Cat's Cradle / Kurt Vonnegut
Continuing my literary adventures in sci-fi, I picked up Cat’s Cradle, the third novel by Kurt Vonnegut. Coincidentally the hero of Ready Player One named his spaceship the Vonnegut so there’s a segway.
(Spoilers ahead) Our narrator Jono, an American college student, embarks on writing a book about the day on which the atomic bombs were dropped on Japan. He engages with the children of Dr Felix Hoenikker, a fictional co-inventor of the atomic bomb.

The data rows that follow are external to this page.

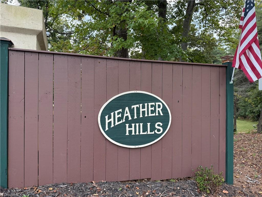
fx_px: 182
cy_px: 98
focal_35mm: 24
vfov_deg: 56.8
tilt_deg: +1.2
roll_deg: -1.1
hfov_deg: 71.6
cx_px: 131
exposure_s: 1/98
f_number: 1.78
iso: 200
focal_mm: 6.76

Jono tracks down one of Frank, one of the children, to a small caribbean dictatorship where he has been appointed Major General. The rest of the story just ambles around. Dr Hoenikker invented a variant of water called Ice Nine, which freezes at 45 degrees. When he froze himself to death with it, his children each took a piece. Frank gave his to the island’s dictator, who kills himself with it, and then drops into the sea, causing the entire world’s water supply to be instantly frozen. The world comes to an end. The characters of the book survive for a while in a bunker, and eventually the hero encounters the mysterious religious leader Bokonon before the story suddenly ends.
I felt a bit lost with this one. The scenes weren’t painted with enough detail for me - I felt like my imagination was really filling in the gaps. And the whole Bokononism religious tangent just bored me. The book doesn’t go anywhere. It’s not particularly humorous or clever. It didn’t leave me thinking. And the imagery was lacking. Overall I’ve no idea why it’s celebrated, apart from the concept of ice nine which came from elsewhere anyway.